Houdini’s other film for Lasky was called Terror Island (1920), then he made two more for his own production company but in 1923 decided film wasn’t profitable enough. He added debunking spiritualists to his magic and escape act, offering $10,000 to any medium that could do something he couldn’t explain. He never had to pay it. He died of peritonitis in 1926.

The most astonishing thing about Houdini is that he’s still famous, when most live performers are quickly forgotten. His act really wasn’t like anybody else’s.

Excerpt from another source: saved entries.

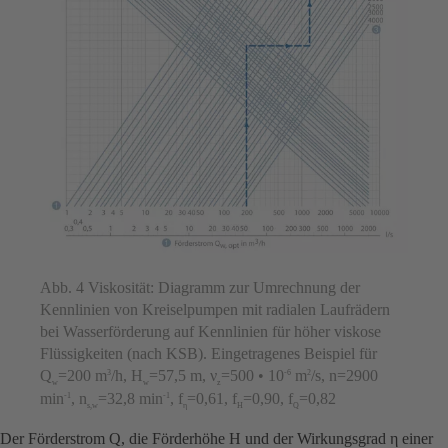
Abb. 4 Viskosität: Diagramm zur Umrechnung der
Kennlinien von Kreiselpumpen mit radialen Laufrädern
bei Wasserförderung auf Kennlinien für höher viskose
Flüssigkeiten (nach KSB). Eingetragenes Beispiel für
Q
=200 m
/h, H
=57,5 m, ν
=500 • 10
m
/s, n=2900
3
-6
2
w
w
z
min
, n
=32,8 min
, f
=0,61, f
=0,90, f
=0,82
-1
-1
s,w
η
H
Q
Der Förderstrom Q, die Förderhöhe H und der Wirkungsgrad η einer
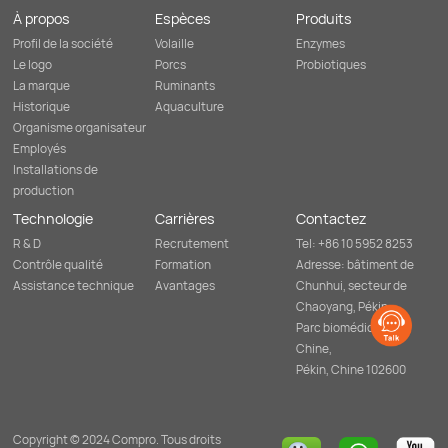
reproduction
d'animaux
À propos
Espèces
Produits
et
par
en
le
Profil de la société
Volaille
Enzymes
réduisant
biais
l'utilisation
Le logo
Porcs
Probiotiques
du
d'antibiotiques.
système
La marque
Ruminants
de
Historique
Aquaculture
consommation
quotidienne
Organisme organisateur
pour
Employés
soutenir
l'équilibre
Installations de
microbien
production
intestinal
et
Technologie
Carrières
Contactez
promouvoir
la
R & D
Recrutement
Tel: +86 10 5952 8253
santé
Contrôle qualité
Formation
Adresse: bâtiment de
animale
globale
Assistance technique
Avantages
Chunhui, secteur de
et
Chaoyang, Pékin,
la
production
Parc biomédical de
sans
Chine,
antibiotiques.
Pékin, Chine 102600
Copyright © 2024 Compro. Tous droits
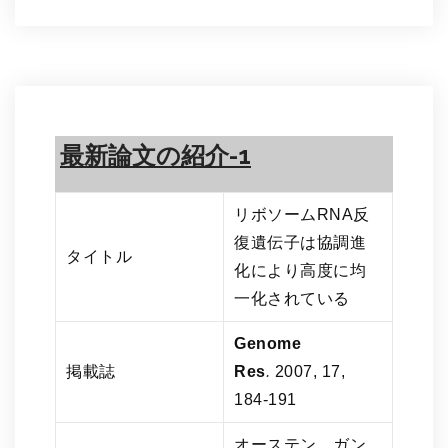
最新論文の紹介-1
リボソームRNA反
復遺伝子は協調進
タイトル
化により高度に均
一化されている
Genome
掲載誌
Res
.
2007, 17,
184-191
オーステン ガン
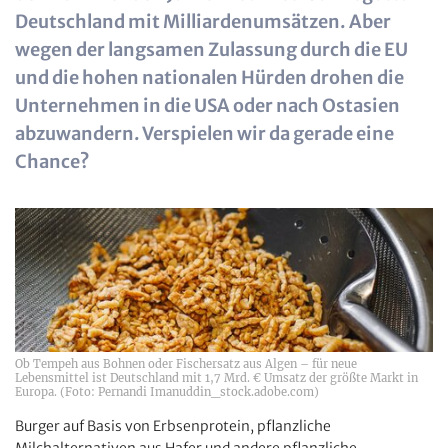
Deutschland mit Milliardenumsätzen. Aber
wegen der langsamen Zulassung durch die EU
und die hohen nationalen Hürden drohen die
Unternehmen in die USA oder nach Ostasien
abzuwandern. Verspielen wir da gerade eine
Chance?
Ob Tempeh aus Bohnen oder Fischersatz aus Algen – für neue
Lebensmittel ist Deutschland mit 1,7 Mrd. € Umsatz der größte Markt in
Europa. (Foto: Pernandi Imanuddin_stock.adobe.com)
Burger auf Basis von Erbsenprotein, pflanzliche
Milchalternativen aus Hafer und andere pflanzliche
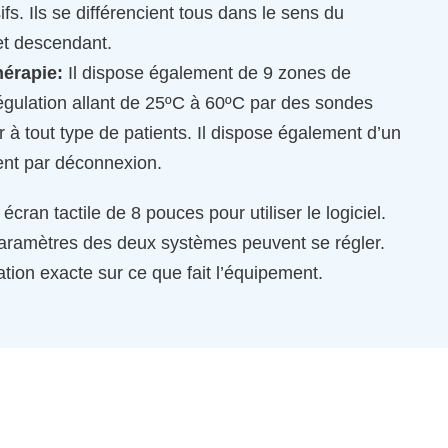
ifs. Ils se différencient tous dans le sens du
et descendant.
érapie:
Il dispose également de 9 zones de
égulation allant de 25ºC à 60ºC par des sondes
r à tout type de patients. Il dispose également d’un
ent par déconnexion.
cran tactile de 8 pouces pour utiliser le logiciel.
 paramètres des deux systèmes peuvent se régler.
mation exacte sur ce que fait l’équipement.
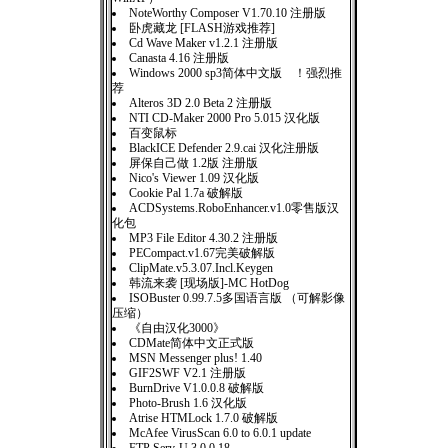
NoteWorthy Composer V1.70.10 注册版
卧虎藏龙 [FLASH游戏推荐]
Cd Wave Maker v1.2.1 注册版
Canasta 4.16 注册版
Windows 2000 sp3简体中文版 ！强烈推
荐
Alteros 3D 2.0 Beta 2 注册版
NTI CD-Maker 2000 Pro 5.015 汉化版
百变鼠标
BlackICE Defender 2.9.cai 汉化注册版
屏保自己做 1.2版 注册版
Nico's Viewer 1.09 汉化版
Cookie Pal 1.7a 破解版
ACDSystems.RoboEnhancer.v1.0零售版汉
化包
MP3 File Editor 4.30.2 注册版
PECompact.v1.67完美破解版
ClipMate.v5.3.07.Incl.Keygen
韩流来袭 [现场版]-MC HotDog
ISOBuster 0.99.7.5多国语言版 （可解影像
压缩）
《自由汉化3000》
CDMate简体中文正式版
MSN Messenger plus! 1.40
GIF2SWF V2.1 注册版
BurnDrive V1.0.0.8 破解版
Photo-Brush 1.6 汉化版
Atrise HTMLock 1.7.0 破解版
McAfee VirusScan 6.0 to 6.0.1 update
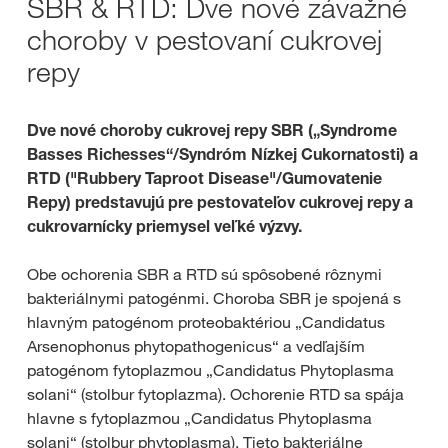
SBR & RTD: Dve nové závažné
choroby v pestovaní cukrovej
repy
Dve nové choroby cukrovej repy SBR („Syndrome
Basses Richesses“/Syndróm Nízkej Cukornatosti) a
RTD ("Rubbery Taproot Disease"/Gumovatenie
Repy) predstavujú pre pestovateľov cukrovej repy a
cukrovarnícky priemysel veľké výzvy.
Obe ochorenia SBR a RTD sú spôsobené rôznymi
bakteriálnymi patogénmi. Choroba SBR je spojená s
hlavným patogénom proteobaktériou „Candidatus
Arsenophonus phytopathogenicus“ a vedľajším
patogénom fytoplazmou „Candidatus Phytoplasma
solani“ (stolbur fytoplazma). Ochorenie RTD sa spája
hlavne s fytoplazmou „Candidatus Phytoplasma
solani“ (stolbur phytoplasma). Tieto bakteriálne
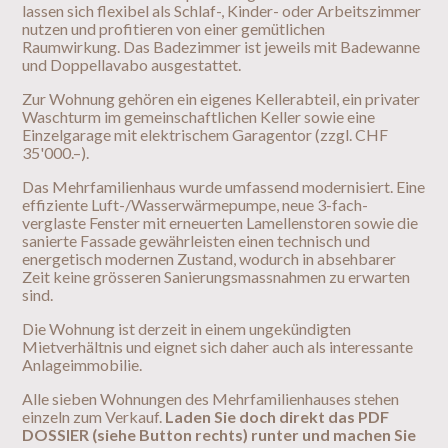
lassen sich flexibel als Schlaf-, Kinder- oder Arbeitszimmer
nutzen und profitieren von einer gemütlichen
Raumwirkung. Das Badezimmer ist jeweils mit Badewanne
und Doppellavabo ausgestattet.
Zur Wohnung gehören ein eigenes Kellerabteil, ein privater
Waschturm im gemeinschaftlichen Keller sowie eine
Einzelgarage mit elektrischem Garagentor (zzgl. CHF
35'000.–).
Das Mehrfamilienhaus wurde umfassend modernisiert. Eine
effiziente Luft-/Wasserwärmepumpe, neue 3-fach-
verglaste Fenster mit erneuerten Lamellenstoren sowie die
sanierte Fassade gewährleisten einen technisch und
energetisch modernen Zustand, wodurch in absehbarer
Zeit keine grösseren Sanierungsmassnahmen zu erwarten
sind.
Die Wohnung ist derzeit in einem ungekündigten
Mietverhältnis und eignet sich daher auch als interessante
Anlageimmobilie.
Alle sieben Wohnungen des Mehrfamilienhauses stehen
einzeln zum Verkauf.
Laden Sie doch direkt das PDF
DOSSIER (siehe Button rechts) runter und machen Sie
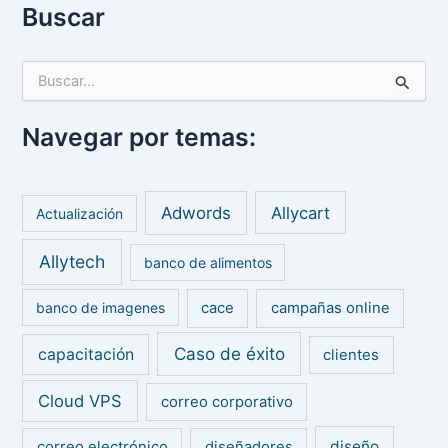
Buscar
B
u
s
Navegar por temas:
c
a
r
p
Adwords
Allycart
Actualización
o
r
Allytech
:
banco de alimentos
banco de imagenes
cace
campañas online
Caso de éxito
capacitación
clientes
Cloud VPS
correo corporativo
diseño
correo electrónico
diseñadores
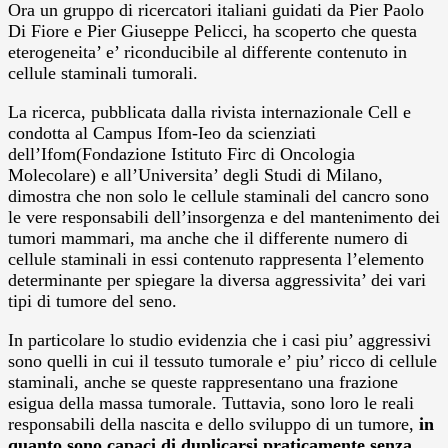
Ora un gruppo di ricercatori italiani guidati da Pier Paolo
Di Fiore e Pier Giuseppe Pelicci, ha scoperto che questa
eterogeneita’ e’ riconducibile al differente contenuto in
cellule staminali tumorali.
La ricerca, pubblicata dalla rivista internazionale Cell e
condotta al Campus Ifom-Ieo da scienziati
dell’Ifom(Fondazione Istituto Firc di Oncologia
Molecolare) e all’Universita’ degli Studi di Milano,
dimostra che non solo le cellule staminali del cancro sono
le vere responsabili dell’insorgenza e del mantenimento dei
tumori mammari, ma anche che il differente numero di
cellule staminali in essi contenuto rappresenta l’elemento
determinante per spiegare la diversa aggressivita’ dei vari
tipi di tumore del seno.
In particolare lo studio evidenzia che i casi piu’ aggressivi
sono quelli in cui il tessuto tumorale e’ piu’ ricco di cellule
staminali, anche se queste rappresentano una frazione
esigua della massa tumorale. Tuttavia, sono loro le reali
responsabili della nascita e dello sviluppo di un tumore,
in
quanto sono capaci di duplicarsi praticamente senza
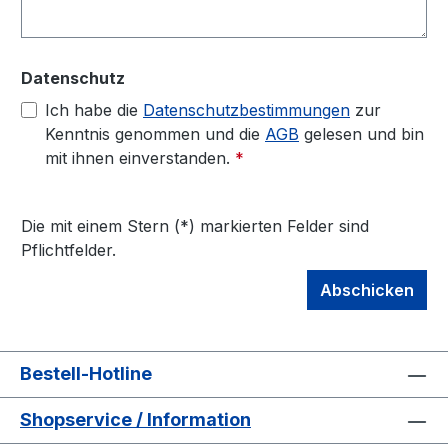
Datenschutz
Ich habe die
Datenschutzbestimmungen
zur
Kenntnis genommen und die
AGB
gelesen und bin
mit ihnen einverstanden.
*
Die mit einem Stern (*) markierten Felder sind
Pflichtfelder.
Abschicken
Bestell-Hotline
Shopservice / Information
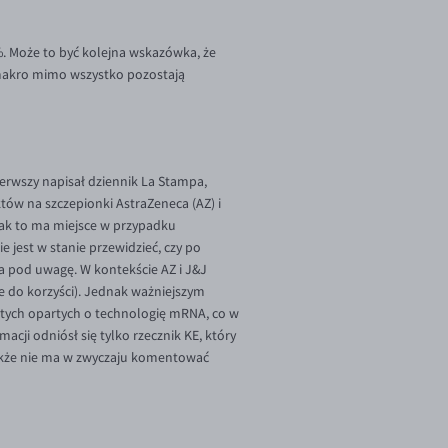
%. Może to być kolejna wskazówka, że
e makro mimo wszystko pozostają
erwszy napisał dziennik La Stampa,
tów na szczepionki AstraZeneca (AZ) i
ak to ma miejsce w przypadku
ie jest w stanie przewidzieć, czy po
na pod uwagę. W kontekście AZ i J&J
ne do korzyści). Jednak ważniejszym
d tych opartych o technologię mRNA, co w
cji odniósł się tylko rzecznik KE, który
także nie ma w zwyczaju komentować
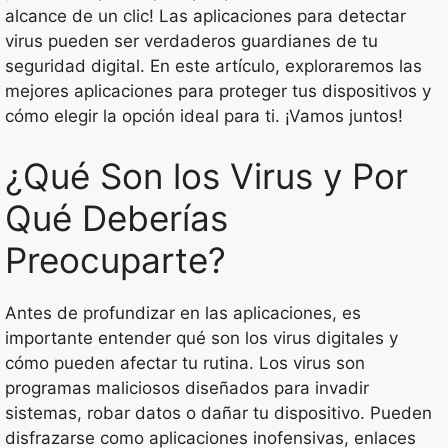
alcance de un clic! Las aplicaciones para detectar
virus pueden ser verdaderos guardianes de tu
seguridad digital. En este artículo, exploraremos las
mejores aplicaciones para proteger tus dispositivos y
cómo elegir la opción ideal para ti. ¡Vamos juntos!
¿Qué Son los Virus y Por
Qué Deberías
Preocuparte?
Antes de profundizar en las aplicaciones, es
importante entender qué son los virus digitales y
cómo pueden afectar tu rutina. Los virus son
programas maliciosos diseñados para invadir
sistemas, robar datos o dañar tu dispositivo. Pueden
disfrazarse como aplicaciones inofensivas, enlaces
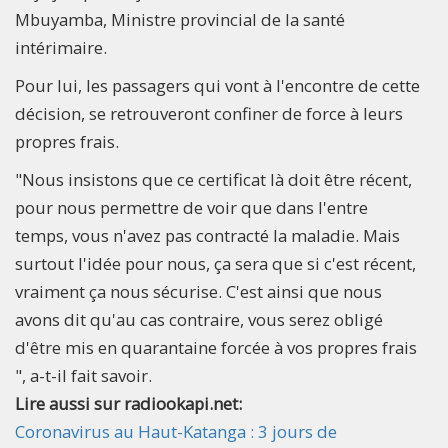
Mbuyamba, Ministre provincial de la santé
intérimaire.
Pour lui, les passagers qui vont à l'encontre de cette
décision, se retrouveront confiner de force à leurs
propres frais.
"Nous insistons que ce certificat là doit être récent,
pour nous permettre de voir que dans l'entre
temps, vous n'avez pas contracté la maladie. Mais
surtout l'idée pour nous, ça sera que si c'est récent,
vraiment ça nous sécurise. C'est ainsi que nous
avons dit qu'au cas contraire, vous serez obligé
d'être mis en quarantaine forcée à vos propres frais
", a-t-il fait savoir.
Lire aussi sur radiookapi.net:
Coronavirus au Haut-Katanga : 3 jours de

Much more typical is the fate of the act that irritated Kingsley at the Orpheum this week:

If it amuses you to listen to two grown people imitating the vocal amours of back-yard cats and barnyard fowls, you will find Charles and Madeline Dunbar amusing. Otherwise you will find staying at home and playing checkers with grandpa more thrilling.

Most of the rest of the bill was equally disappointing; “with only the thought that you pay but a trifle over 8 cents an act to sustain you through some of the numbers.”

Other people actually liked the Dunbars; they toured with their impersonation act for fifteen years. In 1921 Variety’s critic wrote about their show at the Colonial Theater (Dec. 16, 1921, p.19.):

Charles and Madeline Dunbar resumed after intermission with their now standard “Animalfunology.” The man has the most expressive face of any mimics remembered. It’s a pan that glows and that has a mobile quality of particular aid. His “tom cat talk” is what landed strongest, with Miss Dunbar’s clever aid…The act was a deserved hit.

They kept going until 1932 when Charles Deagan (Dunbar was their stage name) died of heart failure in New York City, just after he made his debut in radio.*

Kingsley’s favorite film this week was A Heart in Pawn staring Sessue Hayakawa and Tsuru Aoki. Based on Shadows, a play written by Hayakawa, it was a bit like Madame Butterfly but with extra suffering. Aoki plays a young wife who sells herself as a geisha to fund her husband’s medical studies in America. While he’s away, she murders a customer by mistake and goes to prison. In the States, he’s told that she died so he remarries and adopts a girl from Japan. They visit his home country and learn that not only that the girl is his daughter, his first wife isn’t dead. She helpfully solves his problems by drowning herself. Kingsley hated this “happy” ending, but she still thought it was a “tremendous drama” and the production had “faultless physical beauty.” Furthermore:

If anything more were needed to make us believe that Sessue Hayakawa is a genius of versatile and brilliant order, it is furnished here in the fact that Hayakawa not only produced this picture in exquisite fashion from every standpoint of artistry, that he not only enacts the principle role with depth and sincerity not excelled anywhere, but that he wrote that human, absorbing story himself.

It’s a lost film.


“Vaudeville Actor Dies in New York,” Los Angeles Times, July 20, 1932; “Charles Deagan,” Variety, July 26, 1932, p.47.